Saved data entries
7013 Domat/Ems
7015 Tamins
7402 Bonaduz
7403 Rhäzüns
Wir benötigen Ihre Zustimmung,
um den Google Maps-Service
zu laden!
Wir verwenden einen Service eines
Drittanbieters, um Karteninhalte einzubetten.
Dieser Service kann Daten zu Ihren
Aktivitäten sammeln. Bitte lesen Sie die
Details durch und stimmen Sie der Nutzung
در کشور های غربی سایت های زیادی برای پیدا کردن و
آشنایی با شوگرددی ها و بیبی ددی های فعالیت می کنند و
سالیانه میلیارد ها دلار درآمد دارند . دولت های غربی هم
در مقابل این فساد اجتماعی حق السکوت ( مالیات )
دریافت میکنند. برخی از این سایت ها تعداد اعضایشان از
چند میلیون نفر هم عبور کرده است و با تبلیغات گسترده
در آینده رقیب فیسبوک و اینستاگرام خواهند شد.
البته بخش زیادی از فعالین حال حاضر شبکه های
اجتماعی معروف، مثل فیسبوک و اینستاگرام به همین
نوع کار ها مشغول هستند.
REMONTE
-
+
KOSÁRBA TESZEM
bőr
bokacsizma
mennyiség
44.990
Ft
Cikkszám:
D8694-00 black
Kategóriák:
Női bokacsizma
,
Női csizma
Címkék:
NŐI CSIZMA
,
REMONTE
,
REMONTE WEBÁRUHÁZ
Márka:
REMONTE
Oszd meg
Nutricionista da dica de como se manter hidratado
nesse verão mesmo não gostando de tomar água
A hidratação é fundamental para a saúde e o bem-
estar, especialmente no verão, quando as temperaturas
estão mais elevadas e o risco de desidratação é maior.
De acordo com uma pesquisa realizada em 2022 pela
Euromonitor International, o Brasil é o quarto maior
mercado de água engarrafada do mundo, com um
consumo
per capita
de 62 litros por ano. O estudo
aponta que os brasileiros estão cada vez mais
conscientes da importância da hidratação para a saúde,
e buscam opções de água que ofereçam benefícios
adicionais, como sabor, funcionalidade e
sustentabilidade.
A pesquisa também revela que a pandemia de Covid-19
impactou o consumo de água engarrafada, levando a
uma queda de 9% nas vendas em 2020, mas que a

**Task goal:** How many of the lines above contain the string "estão"? Case matters; give only the number.

**Result for this task:** 2